§ **EXERCISE AIM**
Copy every line of the listing that holds the string "JamesNK".

========

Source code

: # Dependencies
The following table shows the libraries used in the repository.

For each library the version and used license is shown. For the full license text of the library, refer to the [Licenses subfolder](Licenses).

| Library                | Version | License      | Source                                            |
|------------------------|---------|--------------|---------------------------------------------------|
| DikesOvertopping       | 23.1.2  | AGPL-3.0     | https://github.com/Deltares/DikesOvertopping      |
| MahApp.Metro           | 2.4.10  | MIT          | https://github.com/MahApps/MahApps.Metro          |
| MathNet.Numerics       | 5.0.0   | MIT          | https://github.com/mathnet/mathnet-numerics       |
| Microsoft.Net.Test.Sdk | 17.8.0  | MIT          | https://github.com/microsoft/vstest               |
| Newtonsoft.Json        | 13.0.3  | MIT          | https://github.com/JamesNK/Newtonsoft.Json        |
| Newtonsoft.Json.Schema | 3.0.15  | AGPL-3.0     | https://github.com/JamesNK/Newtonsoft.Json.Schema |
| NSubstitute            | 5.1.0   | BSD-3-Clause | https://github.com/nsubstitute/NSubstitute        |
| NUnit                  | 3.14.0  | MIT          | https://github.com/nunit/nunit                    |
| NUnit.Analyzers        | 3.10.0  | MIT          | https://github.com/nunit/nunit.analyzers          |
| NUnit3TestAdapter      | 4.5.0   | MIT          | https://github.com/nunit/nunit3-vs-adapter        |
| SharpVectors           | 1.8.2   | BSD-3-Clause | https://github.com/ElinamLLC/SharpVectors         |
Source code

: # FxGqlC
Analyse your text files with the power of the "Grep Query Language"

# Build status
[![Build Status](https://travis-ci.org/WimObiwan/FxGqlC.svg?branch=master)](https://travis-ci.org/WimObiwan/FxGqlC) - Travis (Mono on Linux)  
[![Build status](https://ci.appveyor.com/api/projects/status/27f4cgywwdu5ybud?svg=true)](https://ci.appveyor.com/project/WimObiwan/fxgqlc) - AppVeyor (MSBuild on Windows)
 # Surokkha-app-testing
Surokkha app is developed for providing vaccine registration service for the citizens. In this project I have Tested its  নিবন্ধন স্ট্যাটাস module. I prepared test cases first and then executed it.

========

§ **TASK RESPONSE**
| Newtonsoft.Json        | 13.0.3  | MIT          | https://github.com/JamesNK/Newtonsoft.Json        |
| Newtonsoft.Json.Schema | 3.0.15  | AGPL-3.0     | https://github.com/JamesNK/Newtonsoft.Json.Schema |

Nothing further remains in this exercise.